[Extracted text Boundary: Start]

# What would you do? Direct gloss or base and clear



## lshigham (Apr 14, 2014)

I've just got my MK2 golf in primer am having second thoughts about what paint to use, it started off life in gloss black and I would like to change it to atlas gray. However, I am concerned about getting dust in the base and not being able to flat it out like I would with direct gloss.

What would you do? I don't have access to a spray booth so some dust is inevitable even if I sheet the whole garage up


----------



## Aaran (Sep 18, 2007)

i can tell you now its FAR easier and safer to wetsand and polish clear than it is to do that to single stage.


if you wetsand to much off single stage and thin it out to much it will go lighter (being that direct gloss is translucent unlike base which is a solid color only)

clear is better as you can thin it out farther and it wont make a blind bit of difference to the shade of the paint or the shine. 

either way if you thin either to much it can cause the paint to fail (to thin a film thickness) or get strike through.

the only advantage to gloss is its cheap, and very very easy to repair


----------



## lshigham (Apr 14, 2014)

My concern was getting dust in the base which would end up trapped under the clear, is that a problem? Don't get me wrong, when I paint direct gloss it's not full of dust but I usually get the odd bit

I've already got the paint for both options so cost isn't an issue


----------



## Aaran (Sep 18, 2007)

i have never had an issue (and i started painting in open air sheds lol)

[Extracted text Boundary: End]
[Material provided Boundary: Start]

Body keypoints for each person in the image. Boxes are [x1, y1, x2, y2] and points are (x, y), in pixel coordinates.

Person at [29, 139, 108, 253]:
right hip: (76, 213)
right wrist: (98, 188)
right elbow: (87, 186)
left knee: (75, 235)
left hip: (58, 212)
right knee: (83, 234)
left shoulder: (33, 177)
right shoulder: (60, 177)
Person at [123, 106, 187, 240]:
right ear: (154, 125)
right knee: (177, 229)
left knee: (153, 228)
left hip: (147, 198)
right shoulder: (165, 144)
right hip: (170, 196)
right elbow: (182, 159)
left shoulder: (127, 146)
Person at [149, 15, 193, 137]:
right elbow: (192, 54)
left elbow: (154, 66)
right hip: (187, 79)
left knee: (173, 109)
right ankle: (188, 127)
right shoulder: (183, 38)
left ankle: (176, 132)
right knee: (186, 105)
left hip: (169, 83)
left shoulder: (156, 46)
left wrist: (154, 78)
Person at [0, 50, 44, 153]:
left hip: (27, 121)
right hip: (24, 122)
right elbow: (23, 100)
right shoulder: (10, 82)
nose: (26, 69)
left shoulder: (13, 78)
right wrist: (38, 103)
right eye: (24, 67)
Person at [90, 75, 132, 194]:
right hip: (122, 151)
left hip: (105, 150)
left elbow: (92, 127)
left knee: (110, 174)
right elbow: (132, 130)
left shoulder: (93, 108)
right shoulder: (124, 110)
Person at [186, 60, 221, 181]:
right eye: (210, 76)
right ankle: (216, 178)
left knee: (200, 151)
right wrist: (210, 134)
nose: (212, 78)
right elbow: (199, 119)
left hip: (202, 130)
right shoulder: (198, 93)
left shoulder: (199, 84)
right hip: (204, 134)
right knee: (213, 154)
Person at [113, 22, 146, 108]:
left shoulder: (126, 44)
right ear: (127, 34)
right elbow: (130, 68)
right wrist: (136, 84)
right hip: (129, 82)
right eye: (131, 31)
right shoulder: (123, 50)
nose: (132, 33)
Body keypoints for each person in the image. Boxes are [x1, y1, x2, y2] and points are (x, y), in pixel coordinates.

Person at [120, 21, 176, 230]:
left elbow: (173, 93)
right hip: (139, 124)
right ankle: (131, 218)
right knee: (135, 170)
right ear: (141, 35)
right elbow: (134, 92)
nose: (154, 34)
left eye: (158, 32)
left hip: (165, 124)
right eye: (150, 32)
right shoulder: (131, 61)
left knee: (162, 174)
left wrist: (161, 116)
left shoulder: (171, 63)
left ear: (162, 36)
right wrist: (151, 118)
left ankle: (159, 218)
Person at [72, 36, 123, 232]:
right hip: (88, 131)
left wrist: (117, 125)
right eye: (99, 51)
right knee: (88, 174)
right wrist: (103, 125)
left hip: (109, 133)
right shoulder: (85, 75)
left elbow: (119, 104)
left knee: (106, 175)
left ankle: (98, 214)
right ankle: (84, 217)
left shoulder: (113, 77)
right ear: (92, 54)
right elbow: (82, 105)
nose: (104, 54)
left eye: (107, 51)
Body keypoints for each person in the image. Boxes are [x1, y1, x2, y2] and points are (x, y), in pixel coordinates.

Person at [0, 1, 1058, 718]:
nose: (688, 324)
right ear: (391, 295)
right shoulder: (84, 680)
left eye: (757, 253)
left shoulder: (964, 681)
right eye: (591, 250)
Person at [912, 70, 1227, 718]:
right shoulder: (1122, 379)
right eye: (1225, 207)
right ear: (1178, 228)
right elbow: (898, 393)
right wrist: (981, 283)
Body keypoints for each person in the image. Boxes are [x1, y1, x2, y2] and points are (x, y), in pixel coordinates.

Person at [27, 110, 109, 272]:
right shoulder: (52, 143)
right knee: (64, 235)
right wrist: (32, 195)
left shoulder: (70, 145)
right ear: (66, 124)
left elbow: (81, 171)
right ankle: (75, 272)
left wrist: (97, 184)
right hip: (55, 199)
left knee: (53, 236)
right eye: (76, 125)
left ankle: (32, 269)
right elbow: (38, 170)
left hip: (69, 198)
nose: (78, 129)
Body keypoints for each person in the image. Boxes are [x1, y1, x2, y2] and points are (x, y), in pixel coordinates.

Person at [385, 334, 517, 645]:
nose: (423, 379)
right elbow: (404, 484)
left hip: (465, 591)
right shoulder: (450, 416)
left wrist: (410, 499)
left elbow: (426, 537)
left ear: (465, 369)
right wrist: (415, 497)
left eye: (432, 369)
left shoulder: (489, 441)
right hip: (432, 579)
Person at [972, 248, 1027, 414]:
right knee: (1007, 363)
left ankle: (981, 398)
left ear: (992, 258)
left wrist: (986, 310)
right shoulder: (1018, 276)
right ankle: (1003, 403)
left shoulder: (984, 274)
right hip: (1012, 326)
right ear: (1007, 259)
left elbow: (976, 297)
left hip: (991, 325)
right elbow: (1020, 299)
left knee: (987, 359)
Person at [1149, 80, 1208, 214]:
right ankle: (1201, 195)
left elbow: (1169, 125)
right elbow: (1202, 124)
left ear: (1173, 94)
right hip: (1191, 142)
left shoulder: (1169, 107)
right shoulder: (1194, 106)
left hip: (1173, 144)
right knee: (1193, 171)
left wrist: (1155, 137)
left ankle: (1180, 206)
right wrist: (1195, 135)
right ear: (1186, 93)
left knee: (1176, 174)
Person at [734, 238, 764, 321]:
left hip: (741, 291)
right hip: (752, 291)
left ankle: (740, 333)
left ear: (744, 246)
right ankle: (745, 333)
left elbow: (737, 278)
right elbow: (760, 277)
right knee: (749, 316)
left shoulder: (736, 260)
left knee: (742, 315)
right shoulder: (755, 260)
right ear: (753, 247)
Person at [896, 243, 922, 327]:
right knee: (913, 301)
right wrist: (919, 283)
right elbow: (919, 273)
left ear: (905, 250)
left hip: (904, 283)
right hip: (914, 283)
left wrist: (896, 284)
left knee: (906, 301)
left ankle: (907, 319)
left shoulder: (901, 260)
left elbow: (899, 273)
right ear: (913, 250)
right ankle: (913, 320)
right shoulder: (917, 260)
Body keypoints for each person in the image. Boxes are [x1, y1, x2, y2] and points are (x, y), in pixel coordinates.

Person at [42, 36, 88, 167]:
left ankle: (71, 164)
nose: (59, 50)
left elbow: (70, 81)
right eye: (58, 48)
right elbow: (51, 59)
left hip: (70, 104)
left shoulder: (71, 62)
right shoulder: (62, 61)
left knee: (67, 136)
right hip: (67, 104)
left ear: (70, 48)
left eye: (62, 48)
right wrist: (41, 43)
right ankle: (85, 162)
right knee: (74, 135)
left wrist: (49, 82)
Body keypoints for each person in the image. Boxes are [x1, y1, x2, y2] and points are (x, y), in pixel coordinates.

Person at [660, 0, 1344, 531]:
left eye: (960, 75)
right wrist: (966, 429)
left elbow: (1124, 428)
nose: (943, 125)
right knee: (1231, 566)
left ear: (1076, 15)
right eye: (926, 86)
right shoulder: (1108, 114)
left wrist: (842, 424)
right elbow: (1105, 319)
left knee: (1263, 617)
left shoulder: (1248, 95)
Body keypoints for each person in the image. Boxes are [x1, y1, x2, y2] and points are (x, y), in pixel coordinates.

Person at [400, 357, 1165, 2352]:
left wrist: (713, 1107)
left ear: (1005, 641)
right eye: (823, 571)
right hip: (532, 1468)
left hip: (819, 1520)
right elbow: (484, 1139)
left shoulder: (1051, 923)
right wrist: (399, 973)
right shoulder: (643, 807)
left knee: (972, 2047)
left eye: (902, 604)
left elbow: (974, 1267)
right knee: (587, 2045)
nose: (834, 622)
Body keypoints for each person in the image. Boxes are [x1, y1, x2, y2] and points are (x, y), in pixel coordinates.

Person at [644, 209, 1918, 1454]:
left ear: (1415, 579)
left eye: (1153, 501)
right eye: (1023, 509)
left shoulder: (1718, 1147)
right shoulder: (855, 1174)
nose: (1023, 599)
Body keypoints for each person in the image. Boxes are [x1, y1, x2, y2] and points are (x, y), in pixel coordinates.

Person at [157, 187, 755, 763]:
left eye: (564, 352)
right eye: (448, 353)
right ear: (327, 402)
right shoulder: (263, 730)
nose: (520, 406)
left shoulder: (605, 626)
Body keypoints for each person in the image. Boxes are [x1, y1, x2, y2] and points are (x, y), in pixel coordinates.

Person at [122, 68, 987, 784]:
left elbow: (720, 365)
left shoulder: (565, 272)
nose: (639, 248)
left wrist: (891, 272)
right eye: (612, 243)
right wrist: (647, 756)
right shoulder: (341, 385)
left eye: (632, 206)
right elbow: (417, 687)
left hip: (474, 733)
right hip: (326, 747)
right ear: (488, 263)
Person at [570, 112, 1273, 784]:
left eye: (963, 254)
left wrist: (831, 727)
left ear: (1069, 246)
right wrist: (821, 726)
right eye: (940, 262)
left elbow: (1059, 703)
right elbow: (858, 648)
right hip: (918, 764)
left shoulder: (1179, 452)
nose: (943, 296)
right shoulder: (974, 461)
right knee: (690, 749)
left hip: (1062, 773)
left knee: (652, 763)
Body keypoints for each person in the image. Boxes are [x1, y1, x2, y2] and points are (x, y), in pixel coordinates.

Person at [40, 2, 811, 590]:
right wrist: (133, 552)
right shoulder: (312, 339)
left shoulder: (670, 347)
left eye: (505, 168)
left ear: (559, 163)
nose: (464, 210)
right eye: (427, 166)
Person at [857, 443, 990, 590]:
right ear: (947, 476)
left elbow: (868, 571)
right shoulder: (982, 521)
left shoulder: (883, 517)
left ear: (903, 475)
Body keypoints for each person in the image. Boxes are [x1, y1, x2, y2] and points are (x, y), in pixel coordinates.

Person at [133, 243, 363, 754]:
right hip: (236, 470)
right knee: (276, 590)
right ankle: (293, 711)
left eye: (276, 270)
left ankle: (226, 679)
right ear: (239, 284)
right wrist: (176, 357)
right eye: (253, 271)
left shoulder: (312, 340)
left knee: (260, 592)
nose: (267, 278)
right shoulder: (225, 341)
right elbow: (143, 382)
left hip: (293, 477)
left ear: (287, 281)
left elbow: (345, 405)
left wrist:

[Material provided Boundary: End]

__Problem set__
1. Reproduce the passage of the thread on direct gloss versus base and clear that begins at the words "# What would" and stops after the words "with direct gloss.".
2. Continue the forum thread about choosing between direct gloss and base and clear paint, picking up after its final post.

__Responses per task__
1.
# What would you do? Direct gloss or base and clear



## lshigham (Apr 14, 2014)

I've just got my MK2 golf in primer am having second thoughts about what paint to use, it started off life in gloss black and I would like to change it to atlas gray. However, I am concerned about getting dust in the base and not being able to flat it out like I would with direct gloss.

2.
just tac rag the primer, lay your 3/4 coats of base ( make SURE you have coverage over it all, so get on the floor and make sure all bottom edges are all uniform and no primer is showing , nothing worse than pushing a car out of the booth and looking at it in the sun and bam not enough base on the bottom side skirts so re-paint time) 

just do what you always do, tac rag the base before the clear, and lay the clear. if your worried about dust between the clear and base then tac it then just do a pass half trigger to "blow" any thats landed on it off before letting the clear flow.

any crap then then lands in the clear you can wet sand out no problems, i find its alot nicer wet sanding clear and buffing it to single stage but it depends on the clear your using and paint brand. 

if you do get crap in the basecoat (assuming its solvent base) then just get some P800 and use panel wipe as a lube (not water) and wetssand it. then lay a few more coats of base over it.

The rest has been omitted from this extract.